* Excerpt provided
#####

Timer (Schedule) Trigger
Timer (Schedule) Trigger
Run jobs on a schedule to aggregate data, refresh embeddings, or send digests.
BackgroundService with PeriodicTimer
public class Scheduler : BackgroundService
{
private readonly IServiceProvider _sp;
public Scheduler(IServiceProvider sp) => _sp = sp;
protected override async Task ExecuteAsync(CancellationToken ct)
{
var timer = new PeriodicTimer(TimeSpan.FromMinutes(5));
while (await timer.WaitForNextTickAsync(ct))
{
using var scope = _sp.CreateScope();
var kernel = scope.ServiceProvider.GetRequiredService<Kernel>();
await RunJobAsync(kernel, ct);
}
}
}
- Use distributed locks (e.g., SQL/Redis) if running multiple instances.
- Record last-success and catch up on missed windows after outages.
Alternatives
Linux — cron
Run your console app on a schedule via crontab.
# Edit user crontab
crontab -e
Example entry (every 15 minutes):
*/15 * * * * /usr/bin/dotnet /opt/myapp/MyApp.dll --run-job >> /var/log/myapp/cron.log 2>&1
Minimal console app skeleton:
// Program.cs
using Microsoft.SemanticKernel;
var builder = Kernel.CreateBuilder();
// register plugins and services here
var kernel = builder.Build();
if (args.Contains("--run-job"))
{
await RunJobAsync(kernel, CancellationToken.None);
}
else
{
Console.WriteLine("Usage: MyApp --run-job");
}
static async Task RunJobAsync(Kernel kernel, CancellationToken ct)
{
// your scheduled logic; call SK functions/plugins
// await kernel.InvokeAsync(...);
}
Notes:
- Use absolute paths; redirect stdout/stderr to logs.
- Export required environment variables via
/etc/environmentor a wrapper script.
Linux — systemd timer
Prefer systemd timers over cron for better observability and unit management.
Service unit (/etc/systemd/system/myapp.service):
[Unit]
Description=MyApp scheduled job
[Service]
Type=oneshot
WorkingDirectory=/opt/myapp
ExecStart=/usr/bin/dotnet /opt/myapp/MyApp.dll --run-job
User=myapp
Group=myapp
EnvironmentFile=-/etc/myapp.env
[Install]
WantedBy=multi-user.target
Timer unit (/etc/systemd/system/myapp.timer):
[Unit]
Description=Run MyApp job every 15 minutes
[Timer]
OnCalendar=*:0/15
Persistent=true
Unit=myapp.service
[Install]
WantedBy=timers.target
Enable and start:
sudo systemctl daemon-reload
sudo systemctl enable --now myapp.timer
sudo systemctl status myapp.timer
Azure Functions — Timer Trigger (C#)
Use a Function with a CRON schedule; integrates with monitoring and scaling.
using System.Threading.Tasks;
using Microsoft.Azure.WebJobs;
using Microsoft.Extensions.Logging;
public static class NightlyJob
{
// Runs daily at 02:00 UTC
[FunctionName("NightlyJob")]
public static async Task Run(
[TimerTrigger("0 0 2 * * *")] TimerInfo timer,
ILogger log)
{
log.LogInformation($"NightlyJob started at: {System.DateTime.UtcNow:O}");
// Resolve your Kernel via DI (FunctionsStartup) or a factory
// var kernel = ...;
// await kernel.InvokeAsync(...);
log.LogInformation($"NightlyJob finished at: {System.DateTime.UtcNow:O}");
}
}
Notes:
- The CRON format is
{second} {minute} {hour} {day} {month} {day-of-week}. - For higher reliability, guard against overlaps (e.g., blob lease/distributed lock) and record last-success timestamps.
Pros / Cons
- Pros: Simple and predictable; good for batch and maintenance jobs.
- Cons: Overlap/drift and holidays; build guardrails to skip or delay windows.

#####

* Dataset
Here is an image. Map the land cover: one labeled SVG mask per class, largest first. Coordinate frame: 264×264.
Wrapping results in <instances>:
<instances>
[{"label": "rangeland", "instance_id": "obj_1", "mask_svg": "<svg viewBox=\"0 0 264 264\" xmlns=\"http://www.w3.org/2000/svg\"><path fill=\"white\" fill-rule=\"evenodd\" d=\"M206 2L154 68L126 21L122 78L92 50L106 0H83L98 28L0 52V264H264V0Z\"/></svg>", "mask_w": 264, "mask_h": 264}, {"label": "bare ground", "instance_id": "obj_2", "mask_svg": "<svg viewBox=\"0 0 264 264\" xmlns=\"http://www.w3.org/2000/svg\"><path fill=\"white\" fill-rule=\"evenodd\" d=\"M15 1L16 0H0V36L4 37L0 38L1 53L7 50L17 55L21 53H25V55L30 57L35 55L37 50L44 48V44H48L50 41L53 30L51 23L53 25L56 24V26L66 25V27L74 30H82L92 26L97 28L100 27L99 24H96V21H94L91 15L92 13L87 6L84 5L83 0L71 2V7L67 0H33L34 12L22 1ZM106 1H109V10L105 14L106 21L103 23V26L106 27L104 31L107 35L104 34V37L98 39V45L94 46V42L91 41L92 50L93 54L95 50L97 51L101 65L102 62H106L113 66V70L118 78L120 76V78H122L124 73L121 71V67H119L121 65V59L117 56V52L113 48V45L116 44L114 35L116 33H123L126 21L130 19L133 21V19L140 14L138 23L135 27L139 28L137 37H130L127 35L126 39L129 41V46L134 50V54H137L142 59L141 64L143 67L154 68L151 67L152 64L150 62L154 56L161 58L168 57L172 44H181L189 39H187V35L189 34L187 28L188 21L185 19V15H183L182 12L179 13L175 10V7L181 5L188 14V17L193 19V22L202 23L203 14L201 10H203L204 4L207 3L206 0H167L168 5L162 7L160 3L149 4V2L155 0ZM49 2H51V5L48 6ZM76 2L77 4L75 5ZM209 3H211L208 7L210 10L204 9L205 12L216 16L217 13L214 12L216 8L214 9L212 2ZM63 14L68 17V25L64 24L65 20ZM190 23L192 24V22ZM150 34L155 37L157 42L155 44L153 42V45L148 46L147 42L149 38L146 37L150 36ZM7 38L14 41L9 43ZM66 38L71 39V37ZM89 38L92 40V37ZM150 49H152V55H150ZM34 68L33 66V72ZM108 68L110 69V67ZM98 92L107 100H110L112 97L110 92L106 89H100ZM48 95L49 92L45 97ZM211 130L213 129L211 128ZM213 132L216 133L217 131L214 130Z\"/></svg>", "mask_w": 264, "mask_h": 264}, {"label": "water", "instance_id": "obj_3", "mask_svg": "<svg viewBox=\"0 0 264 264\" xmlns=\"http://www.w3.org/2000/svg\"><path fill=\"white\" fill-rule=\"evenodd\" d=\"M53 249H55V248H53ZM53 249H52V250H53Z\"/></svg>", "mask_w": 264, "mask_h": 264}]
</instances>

#####

* Problems to work on
1. On the Timer (Schedule) Trigger page, why should systemd timers be preferred over cron?
2. Say whether each statement agrees with the Timer (Schedule) Trigger page, and quote the words that decide it. (a) The PeriodicTimer example ticks every five minutes. (b) The Azure Functions example runs daily at 02:00 local time. (c) For cron jobs, the page advises relative paths.

* Exercise responses
1. Systemd timers offer better observability and unit management.

2.
(a) Yes: "var timer = new PeriodicTimer(TimeSpan.FromMinutes(5));"
(b) No: "// Runs daily at 02:00 UTC"
(c) No: "Use absolute paths; redirect stdout/stderr to logs."